SolrException: java.util.concurrent.TimeoutException: Could not connect to ZooKeeper <server1>:9181,<server2>:9182,<server2>:9183 within 10000 ms.
at org.apache.solr.common.cloud.SolrZkClient.<init>(SolrZkClient.java:184)
at org.apache.solr.common.cloud.SolrZkClient.<init>(SolrZkClient.java:121)

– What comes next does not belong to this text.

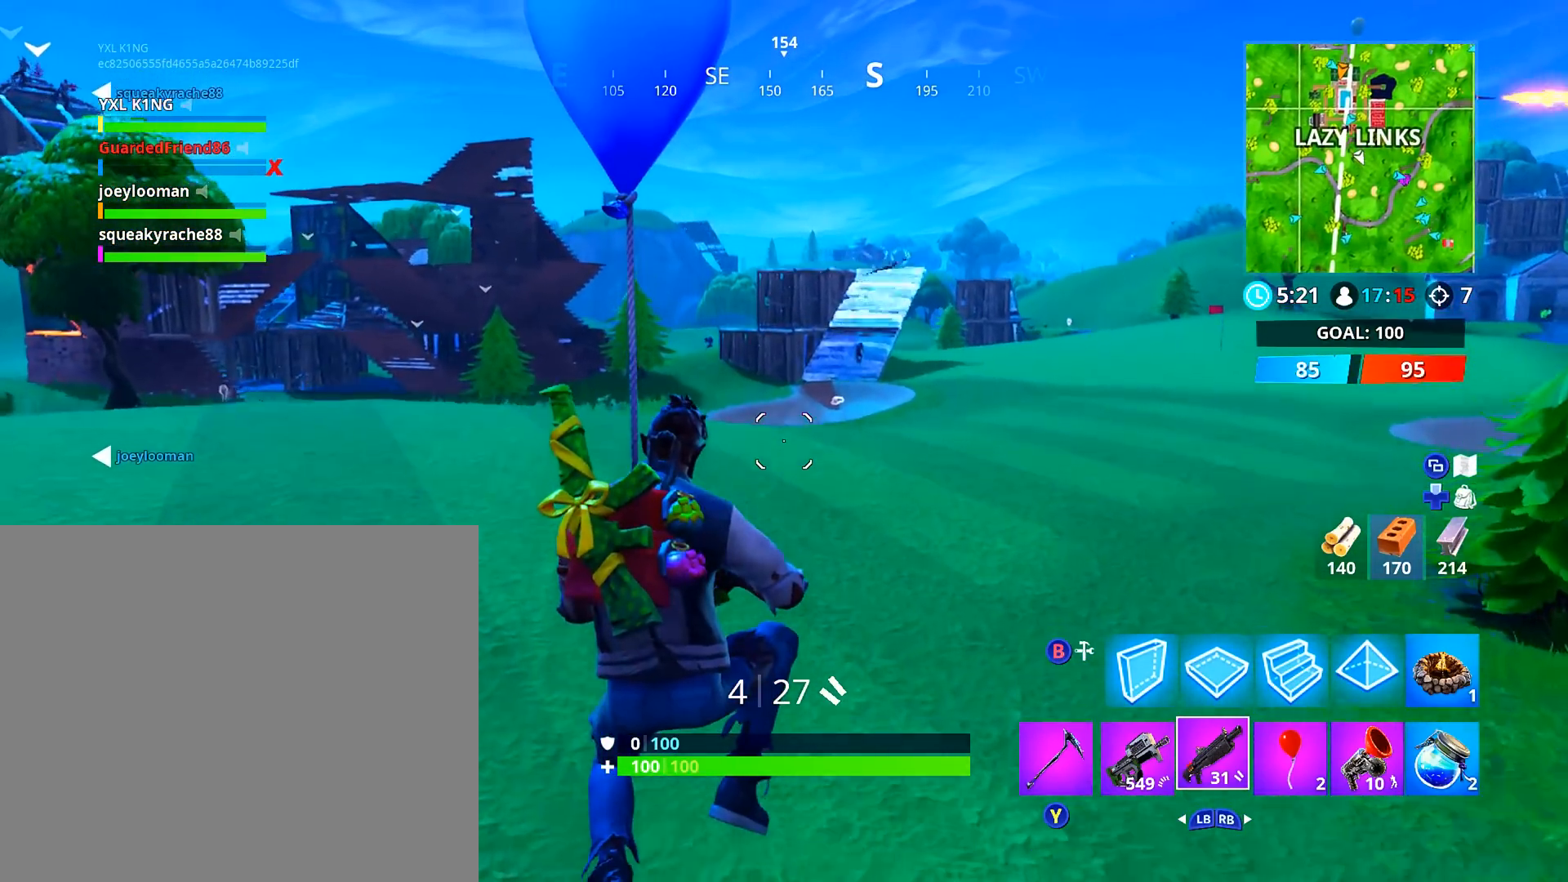
{"buttons": [], "left_stick": "up-right", "right_stick": "center", "events": [[283, "right_stick", "up-right"], [383, "right_stick", "center"]]}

We are not getting any error in zookeeper logs.Except below logs
2018-12-19 04:35:22,305 [myid:2] - INFO [SessionTracker:ZooKeeperServer#354] - Expiring session 0x200830234de3127, timeout of 10000ms exceeded
2018-12-19 05:35:38,304 [myid:2] - INFO [SessionTracker:ZooKeeperServer#354] - Expiring session 0x200b4f912730086, timeout of 10000ms exceeded
During the issue threads go high and we could notice below in weblogic server.
Name: Connection evictor
State: TIMED_WAITING
Total blocked: 0  Total waited: 1
Stack trace:
java.lang.Thread.sleep(Native Method)
org.apache.http.impl.client.IdleConnectionEvictor$1.run(IdleConnectionEvictor.java:66)
java.lang.Thread.run(Thread.java:748)
What could be going wrong here?

In my experience, ZK timeouts have almost always been due to something on the Solr node, rather than a problem in ZK.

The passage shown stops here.